▶ EXERCISE INSTRUCTIONS: All lines with the word "casing" are to be found and copied from the listing.

▶ PROVIDED MATERIAL:
BEGIN
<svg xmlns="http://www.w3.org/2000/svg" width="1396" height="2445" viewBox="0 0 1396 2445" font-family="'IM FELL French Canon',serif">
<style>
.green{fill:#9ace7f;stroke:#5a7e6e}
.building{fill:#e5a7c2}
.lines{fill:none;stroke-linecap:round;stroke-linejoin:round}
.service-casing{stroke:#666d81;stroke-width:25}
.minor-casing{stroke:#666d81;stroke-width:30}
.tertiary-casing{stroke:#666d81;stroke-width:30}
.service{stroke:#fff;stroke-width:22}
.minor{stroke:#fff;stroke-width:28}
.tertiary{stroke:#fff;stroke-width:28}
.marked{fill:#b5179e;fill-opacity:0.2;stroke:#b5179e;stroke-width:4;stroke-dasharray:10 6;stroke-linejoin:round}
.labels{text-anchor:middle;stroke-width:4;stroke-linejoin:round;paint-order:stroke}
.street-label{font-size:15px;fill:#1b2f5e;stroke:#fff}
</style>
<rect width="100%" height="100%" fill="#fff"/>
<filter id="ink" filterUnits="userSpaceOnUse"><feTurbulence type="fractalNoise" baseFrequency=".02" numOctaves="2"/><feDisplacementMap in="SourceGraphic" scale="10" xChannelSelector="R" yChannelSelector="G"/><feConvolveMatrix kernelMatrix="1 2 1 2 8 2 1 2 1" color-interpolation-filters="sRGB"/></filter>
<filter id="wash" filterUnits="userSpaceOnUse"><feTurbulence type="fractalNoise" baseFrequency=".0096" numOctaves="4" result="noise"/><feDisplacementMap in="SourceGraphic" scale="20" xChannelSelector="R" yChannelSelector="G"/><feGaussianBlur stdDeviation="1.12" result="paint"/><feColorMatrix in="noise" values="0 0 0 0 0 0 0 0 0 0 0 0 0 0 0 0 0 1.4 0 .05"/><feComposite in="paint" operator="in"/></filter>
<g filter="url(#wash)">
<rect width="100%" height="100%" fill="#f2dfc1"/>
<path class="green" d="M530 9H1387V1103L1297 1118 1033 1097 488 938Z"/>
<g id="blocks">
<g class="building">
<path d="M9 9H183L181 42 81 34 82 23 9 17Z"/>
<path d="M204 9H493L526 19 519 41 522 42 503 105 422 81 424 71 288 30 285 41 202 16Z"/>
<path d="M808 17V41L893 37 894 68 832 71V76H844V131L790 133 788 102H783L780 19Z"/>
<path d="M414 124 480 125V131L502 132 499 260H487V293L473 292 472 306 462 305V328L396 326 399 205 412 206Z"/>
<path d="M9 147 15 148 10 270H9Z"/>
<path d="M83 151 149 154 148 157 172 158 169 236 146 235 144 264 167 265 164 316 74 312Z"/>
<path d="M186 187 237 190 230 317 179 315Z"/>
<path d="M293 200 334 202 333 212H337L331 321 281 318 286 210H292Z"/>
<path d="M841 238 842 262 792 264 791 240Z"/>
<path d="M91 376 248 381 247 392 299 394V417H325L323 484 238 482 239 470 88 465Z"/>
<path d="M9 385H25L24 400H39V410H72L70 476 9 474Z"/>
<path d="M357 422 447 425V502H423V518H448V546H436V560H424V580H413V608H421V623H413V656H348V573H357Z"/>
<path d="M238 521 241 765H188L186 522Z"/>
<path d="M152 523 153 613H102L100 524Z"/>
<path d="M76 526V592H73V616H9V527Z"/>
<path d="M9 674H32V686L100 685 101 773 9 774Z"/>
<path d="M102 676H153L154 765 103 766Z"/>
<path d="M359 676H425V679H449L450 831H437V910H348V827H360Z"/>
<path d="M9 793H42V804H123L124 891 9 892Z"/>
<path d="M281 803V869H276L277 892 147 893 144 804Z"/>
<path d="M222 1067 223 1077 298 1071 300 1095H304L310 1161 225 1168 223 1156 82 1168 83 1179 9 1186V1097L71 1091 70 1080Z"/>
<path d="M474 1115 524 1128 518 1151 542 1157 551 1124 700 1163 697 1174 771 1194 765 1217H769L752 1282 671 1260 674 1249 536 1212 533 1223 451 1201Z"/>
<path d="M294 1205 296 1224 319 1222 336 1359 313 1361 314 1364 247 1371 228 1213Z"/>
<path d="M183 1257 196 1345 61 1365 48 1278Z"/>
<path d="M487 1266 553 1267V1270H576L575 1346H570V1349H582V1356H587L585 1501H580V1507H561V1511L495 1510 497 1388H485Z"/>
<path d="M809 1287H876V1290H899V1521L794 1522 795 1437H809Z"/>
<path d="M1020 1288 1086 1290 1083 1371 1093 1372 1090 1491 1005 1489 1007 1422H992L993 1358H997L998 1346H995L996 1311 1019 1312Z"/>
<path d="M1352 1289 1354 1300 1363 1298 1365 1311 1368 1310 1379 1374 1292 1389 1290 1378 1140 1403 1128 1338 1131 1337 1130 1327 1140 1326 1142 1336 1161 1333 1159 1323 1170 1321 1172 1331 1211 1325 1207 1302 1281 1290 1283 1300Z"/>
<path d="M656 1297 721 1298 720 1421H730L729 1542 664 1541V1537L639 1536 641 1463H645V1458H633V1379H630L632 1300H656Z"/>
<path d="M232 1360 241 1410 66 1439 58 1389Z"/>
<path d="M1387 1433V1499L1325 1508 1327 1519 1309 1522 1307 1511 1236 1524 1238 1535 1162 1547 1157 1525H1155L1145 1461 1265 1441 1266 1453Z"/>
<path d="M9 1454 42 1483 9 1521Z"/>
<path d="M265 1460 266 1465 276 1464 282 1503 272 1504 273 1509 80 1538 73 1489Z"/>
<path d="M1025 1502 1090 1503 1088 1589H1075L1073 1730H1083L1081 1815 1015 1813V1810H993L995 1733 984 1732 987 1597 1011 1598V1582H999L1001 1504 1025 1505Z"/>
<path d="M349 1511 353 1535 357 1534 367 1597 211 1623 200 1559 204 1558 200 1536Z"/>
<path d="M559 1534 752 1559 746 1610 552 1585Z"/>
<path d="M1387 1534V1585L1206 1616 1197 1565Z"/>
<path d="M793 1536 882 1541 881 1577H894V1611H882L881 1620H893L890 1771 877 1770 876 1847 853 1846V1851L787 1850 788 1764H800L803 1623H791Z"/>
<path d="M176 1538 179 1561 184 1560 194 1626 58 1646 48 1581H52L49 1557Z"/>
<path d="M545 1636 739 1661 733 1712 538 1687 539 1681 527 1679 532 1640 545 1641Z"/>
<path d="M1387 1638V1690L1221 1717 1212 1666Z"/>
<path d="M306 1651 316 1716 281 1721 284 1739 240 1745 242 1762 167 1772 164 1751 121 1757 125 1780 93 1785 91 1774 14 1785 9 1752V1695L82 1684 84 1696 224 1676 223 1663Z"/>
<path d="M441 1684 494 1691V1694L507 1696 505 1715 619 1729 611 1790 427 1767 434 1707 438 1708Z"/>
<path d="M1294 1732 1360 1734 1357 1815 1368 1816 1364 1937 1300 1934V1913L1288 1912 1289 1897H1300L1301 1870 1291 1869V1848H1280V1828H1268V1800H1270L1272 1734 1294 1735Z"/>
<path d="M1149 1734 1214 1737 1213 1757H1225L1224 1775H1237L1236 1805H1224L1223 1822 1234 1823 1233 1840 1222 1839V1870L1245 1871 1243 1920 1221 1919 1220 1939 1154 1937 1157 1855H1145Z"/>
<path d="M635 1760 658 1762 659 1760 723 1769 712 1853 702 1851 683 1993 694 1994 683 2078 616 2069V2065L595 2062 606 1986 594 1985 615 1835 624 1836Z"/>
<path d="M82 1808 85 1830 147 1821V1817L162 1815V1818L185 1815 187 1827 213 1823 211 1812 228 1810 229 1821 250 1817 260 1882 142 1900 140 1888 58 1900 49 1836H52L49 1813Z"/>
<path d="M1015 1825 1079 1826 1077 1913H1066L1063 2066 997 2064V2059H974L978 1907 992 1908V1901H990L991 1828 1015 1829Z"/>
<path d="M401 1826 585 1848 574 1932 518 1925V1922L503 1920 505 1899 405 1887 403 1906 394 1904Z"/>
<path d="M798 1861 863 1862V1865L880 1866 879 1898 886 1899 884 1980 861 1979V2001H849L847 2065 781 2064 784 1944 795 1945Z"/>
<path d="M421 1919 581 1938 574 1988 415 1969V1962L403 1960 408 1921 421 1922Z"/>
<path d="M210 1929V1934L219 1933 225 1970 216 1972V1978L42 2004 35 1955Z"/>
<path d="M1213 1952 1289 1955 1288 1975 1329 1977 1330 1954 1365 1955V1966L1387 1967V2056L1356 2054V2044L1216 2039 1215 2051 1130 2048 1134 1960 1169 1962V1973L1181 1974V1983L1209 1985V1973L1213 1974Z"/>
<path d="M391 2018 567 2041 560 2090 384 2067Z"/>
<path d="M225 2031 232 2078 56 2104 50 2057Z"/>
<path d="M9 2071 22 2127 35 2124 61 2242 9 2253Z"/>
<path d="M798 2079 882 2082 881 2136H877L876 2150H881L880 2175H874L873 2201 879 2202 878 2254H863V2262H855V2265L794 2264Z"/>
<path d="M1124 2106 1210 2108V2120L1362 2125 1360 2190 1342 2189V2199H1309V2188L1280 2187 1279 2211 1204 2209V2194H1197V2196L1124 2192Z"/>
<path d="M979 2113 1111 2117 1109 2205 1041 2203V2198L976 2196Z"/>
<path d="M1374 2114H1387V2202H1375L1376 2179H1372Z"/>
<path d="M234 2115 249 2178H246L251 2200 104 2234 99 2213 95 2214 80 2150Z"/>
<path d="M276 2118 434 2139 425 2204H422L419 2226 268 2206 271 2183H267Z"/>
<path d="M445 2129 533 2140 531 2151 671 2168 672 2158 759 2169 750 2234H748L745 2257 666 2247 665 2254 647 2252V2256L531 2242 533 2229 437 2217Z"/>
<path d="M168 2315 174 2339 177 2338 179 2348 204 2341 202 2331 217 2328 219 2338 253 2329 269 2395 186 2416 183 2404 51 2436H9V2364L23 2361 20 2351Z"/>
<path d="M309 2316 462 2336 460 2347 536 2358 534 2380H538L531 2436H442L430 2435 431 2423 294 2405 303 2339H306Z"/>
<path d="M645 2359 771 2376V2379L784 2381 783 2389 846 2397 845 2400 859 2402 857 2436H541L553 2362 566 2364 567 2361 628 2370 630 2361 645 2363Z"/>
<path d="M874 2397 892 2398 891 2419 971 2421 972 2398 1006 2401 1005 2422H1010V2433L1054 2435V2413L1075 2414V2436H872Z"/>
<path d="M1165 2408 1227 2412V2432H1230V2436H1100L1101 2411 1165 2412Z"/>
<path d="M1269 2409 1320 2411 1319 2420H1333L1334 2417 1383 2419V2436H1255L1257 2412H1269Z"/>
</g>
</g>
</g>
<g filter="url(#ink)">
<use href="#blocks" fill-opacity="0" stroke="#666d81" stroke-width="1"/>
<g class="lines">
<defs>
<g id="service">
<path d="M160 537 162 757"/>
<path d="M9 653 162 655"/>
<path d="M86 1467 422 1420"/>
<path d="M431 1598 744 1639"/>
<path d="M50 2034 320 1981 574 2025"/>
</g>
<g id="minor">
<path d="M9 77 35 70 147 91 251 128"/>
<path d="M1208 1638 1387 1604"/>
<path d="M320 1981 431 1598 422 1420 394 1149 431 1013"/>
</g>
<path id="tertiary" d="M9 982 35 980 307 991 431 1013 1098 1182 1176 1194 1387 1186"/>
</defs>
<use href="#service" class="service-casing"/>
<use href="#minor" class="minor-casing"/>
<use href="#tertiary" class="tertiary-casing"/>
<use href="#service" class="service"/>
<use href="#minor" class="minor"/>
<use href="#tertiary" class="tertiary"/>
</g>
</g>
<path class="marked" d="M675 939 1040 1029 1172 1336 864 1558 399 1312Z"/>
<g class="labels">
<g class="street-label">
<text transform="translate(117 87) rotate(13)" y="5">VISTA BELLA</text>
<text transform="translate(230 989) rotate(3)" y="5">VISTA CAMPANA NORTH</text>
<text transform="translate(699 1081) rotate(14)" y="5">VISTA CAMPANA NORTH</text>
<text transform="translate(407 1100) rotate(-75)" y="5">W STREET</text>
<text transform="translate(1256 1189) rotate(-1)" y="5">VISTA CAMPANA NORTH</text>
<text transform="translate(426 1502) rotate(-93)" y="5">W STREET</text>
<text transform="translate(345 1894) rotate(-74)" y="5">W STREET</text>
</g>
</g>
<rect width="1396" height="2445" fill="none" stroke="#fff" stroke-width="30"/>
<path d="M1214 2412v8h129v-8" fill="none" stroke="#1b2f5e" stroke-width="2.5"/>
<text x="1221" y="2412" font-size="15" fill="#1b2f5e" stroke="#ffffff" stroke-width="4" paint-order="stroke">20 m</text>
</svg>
END
▶ REPLY TO THE TASK:
.service-casing{stroke:#666d81;stroke-width:25}
.minor-casing{stroke:#666d81;stroke-width:30}
.tertiary-casing{stroke:#666d81;stroke-width:30}
<use href="#service" class="service-casing"/>
<use href="#minor" class="minor-casing"/>
<use href="#tertiary" class="tertiary-casing"/>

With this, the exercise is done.